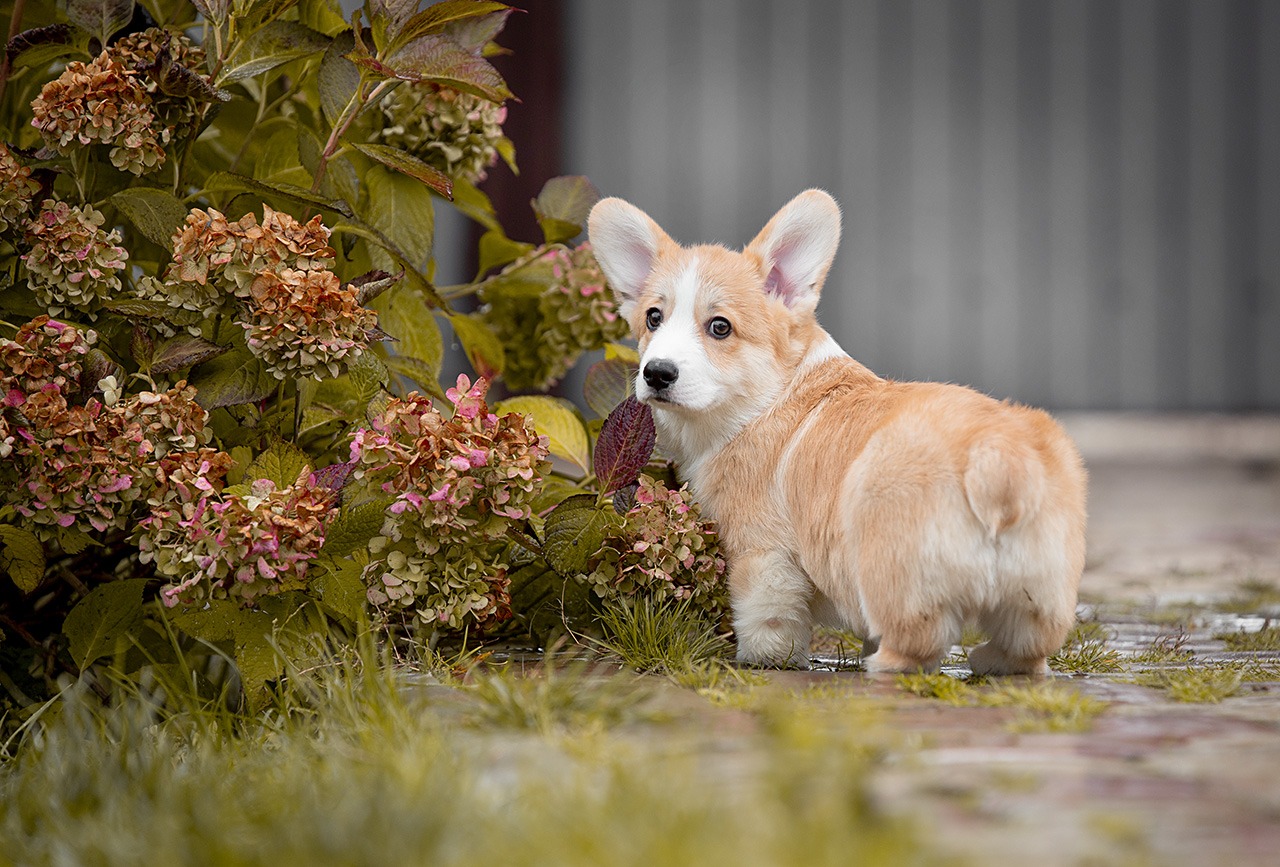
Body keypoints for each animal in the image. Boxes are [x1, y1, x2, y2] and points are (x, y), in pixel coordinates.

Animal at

---

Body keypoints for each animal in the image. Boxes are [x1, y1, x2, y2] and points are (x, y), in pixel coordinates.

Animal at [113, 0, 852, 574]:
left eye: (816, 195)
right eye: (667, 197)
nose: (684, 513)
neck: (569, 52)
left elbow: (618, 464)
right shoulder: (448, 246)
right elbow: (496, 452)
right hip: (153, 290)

▸ Directions: Would you output, from the records above, exactly the run of lines that starts at the line containing "left elbow: (618, 464)" and ends at the line containing "right hip: (153, 290)", and only that run?

▸ Exercise result:
left elbow: (618, 464)
right shoulder: (448, 246)
right elbow: (496, 452)
right hip: (153, 290)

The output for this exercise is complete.